Moisture levels can be promoted in the soil by creating a loamy soil mixture for the grass to grow. A loam mixture primarily consists of sand, silt, and clay which makes use of the properties (particular distance) of each soil type.
The Ideal Loam Soil Mixture
The ideal soil mixture for lawns is a medium loam, with proportions (by weight) of 40% sand, 40% silt and 20% clay. This mix holds nutrients, the right amount of moisture within its structure and allows excess water to drain freely.
The Sand is the largest-sized particle within the mix and allows for the maximum amount of water to be let out.
Sand has a particular distance that ranges between 0.074mm to 0.42mm for coarse sand and 0.42 to 2mm for fine sand.
Additionally, it has the least amount of nutrients within its structure as most of it is leached as the water passes through it.
The silt consists of medium-sized particles with slightly better water retention than sand and also has more nutrients than that clay. It has a smooth or floury texture.

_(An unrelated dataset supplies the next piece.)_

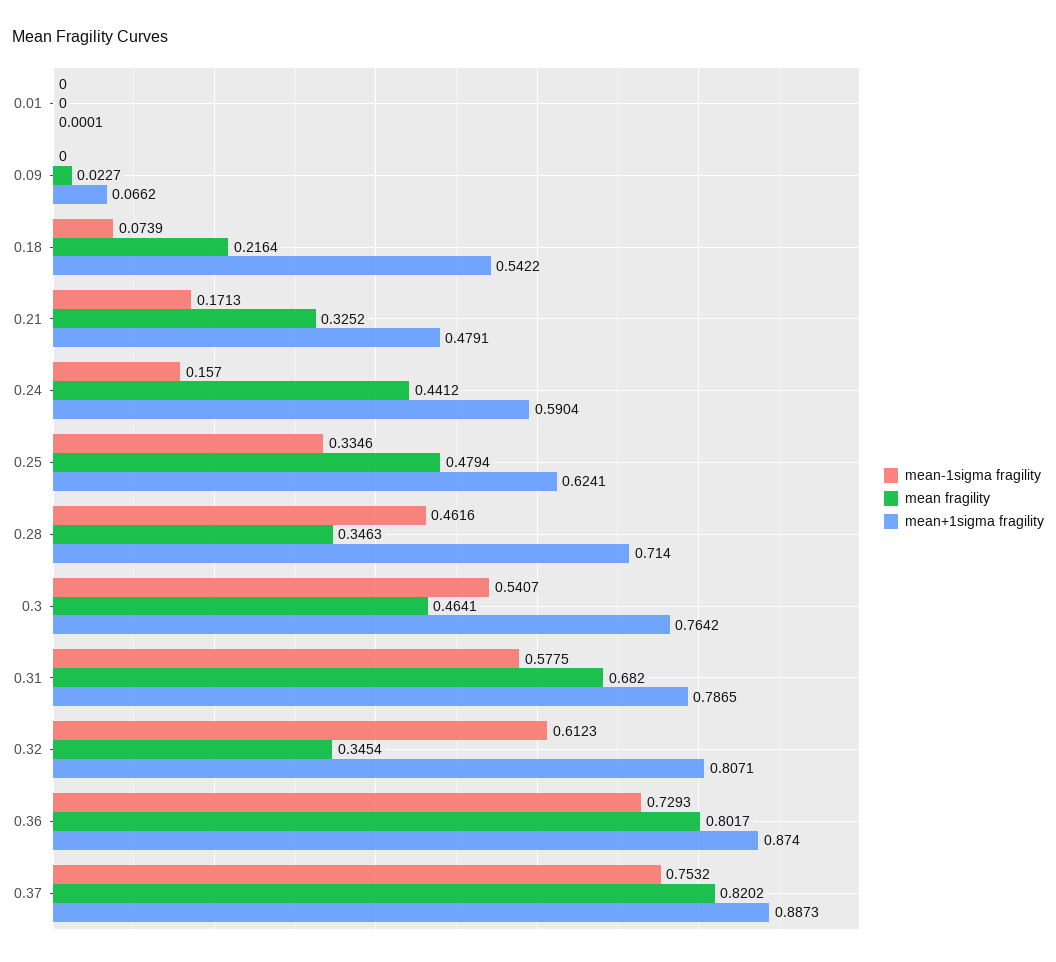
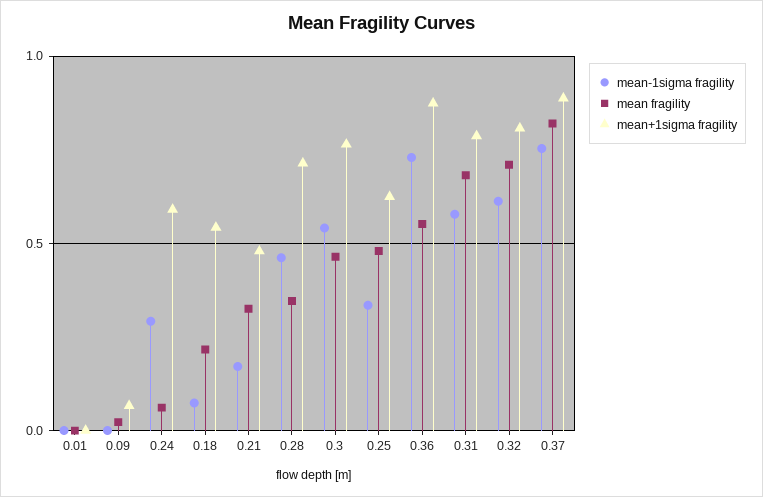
mean-1sigma fragility, 0.24: 0.157 -> 0.3
mean fragility, 0.24: 0.4412 -> 0.05
mean fragility, 0.32: 0.3454 -> 0.7
mean fragility, 0.36: 0.8017 -> 0.55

This is mainly due to the distance between particles which ranges from 0.074mm to 0.005mm.
Lastly, the clay in the loam mixture has the highest amount of nutrients within its structure since it does not readily allow water to freely drain.
The particular distance in clay is the smallest of the three and ranges, 0.005mm to 0.001mm between particles.

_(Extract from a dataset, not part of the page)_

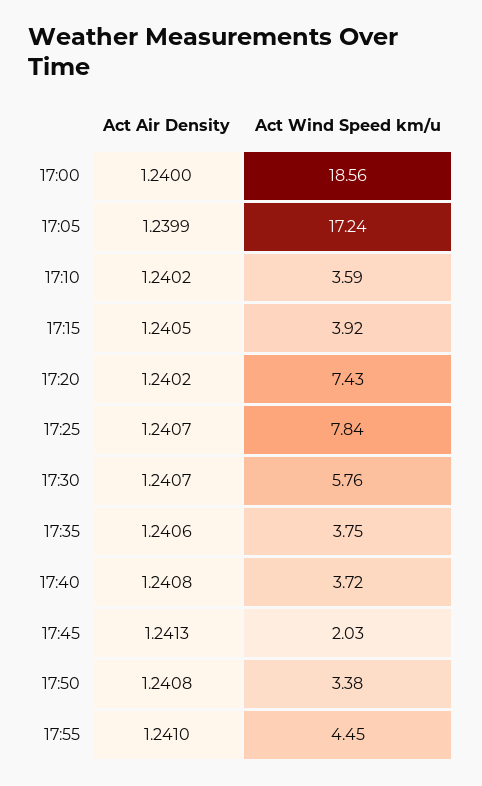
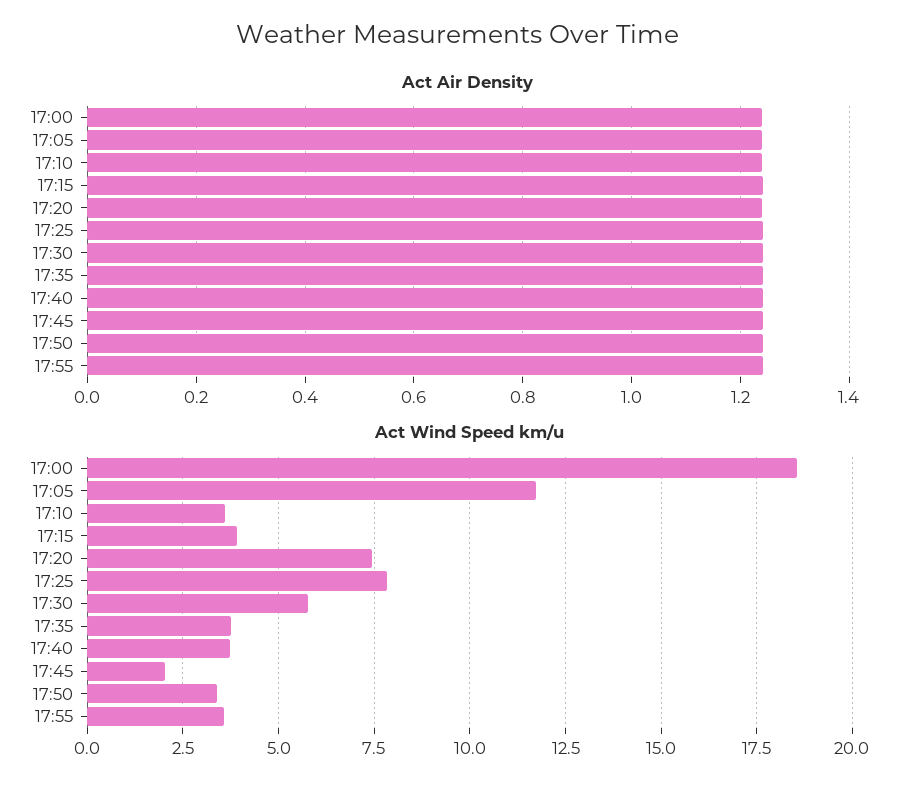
Act Wind Speed km/u, 17:05: 17.24 -> 11.75
Act Wind Speed km/u, 17:55: 4.45 -> 3.5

In order to keep the moisture within the soil for lawns, you should have a consistent and routine watering schedule that would provide the required amount of water to prevent the soil from cracking.
Applying water via a sprinkler system preprogrammed to come on for about two or three times a week for 15 minutes should provide enough water to promote healthy grass root growth.

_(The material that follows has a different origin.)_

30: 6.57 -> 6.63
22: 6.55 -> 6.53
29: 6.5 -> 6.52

This watering schedule should deliver between 2 to 3 inches of water to your lawn depending on the number of sprinklers you employ during the process.
A Simple Way to Test your Soil’s Contents
A very simple way to test the structure of your soil is to
- place a sample of soil into a glass jar filled with about 50% water.
- Shake the soil and water until the soil completely dissolves into the water. The resulting mixture would look dark brown as it swirls and mixes.
- Give the mixture some time for the different soil types to settle.
- As the mixture begins to settle you would notice that the different types of soil will begin to stratify into layers.
Starting from the bottom you will notice small stones or gravel then the soil clay as it is the heaviest. This is then followed by the sand and then the silt, which is the lightest of them all.
The remaining water which is not absorbed by the soil then sits at the top.
A measurement of the height of the different layers will give you a good idea of the composition of the soil in your lawn.
This will help in evaluating whether or not you should amend the soil by adding sand or silt to the mix. If you choose to go that route.
Why is my Grass Cracking?
This is a common query used when someone is looking for the reason why the lawn or soil beneath it is cracking.
It really reverts back to the same answer which is lack of proper soil water content due to the type of soil, weather conditions or the grass density planted on the soil.